- [REQUIRED WORK] Leave every picture behind and copy the rest of the entries below exactly.

[Records drawn from a dataset]
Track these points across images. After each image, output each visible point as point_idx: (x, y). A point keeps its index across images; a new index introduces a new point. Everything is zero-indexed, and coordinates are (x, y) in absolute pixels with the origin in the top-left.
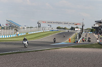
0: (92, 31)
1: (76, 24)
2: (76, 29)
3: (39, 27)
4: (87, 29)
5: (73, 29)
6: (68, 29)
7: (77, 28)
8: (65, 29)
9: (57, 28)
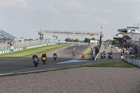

- [TASK RESPONSE]
Track these points across images. After each image, output each visible point as point_idx: (x, y). A point keeps its index across images; a new index introduces a new point. Everything is zero-indexed, and coordinates are (x, y) in absolute pixels with the origin in the top-left.
0: (92, 31)
1: (76, 24)
2: (76, 29)
3: (39, 27)
4: (87, 29)
5: (73, 29)
6: (68, 29)
7: (77, 28)
8: (65, 29)
9: (57, 28)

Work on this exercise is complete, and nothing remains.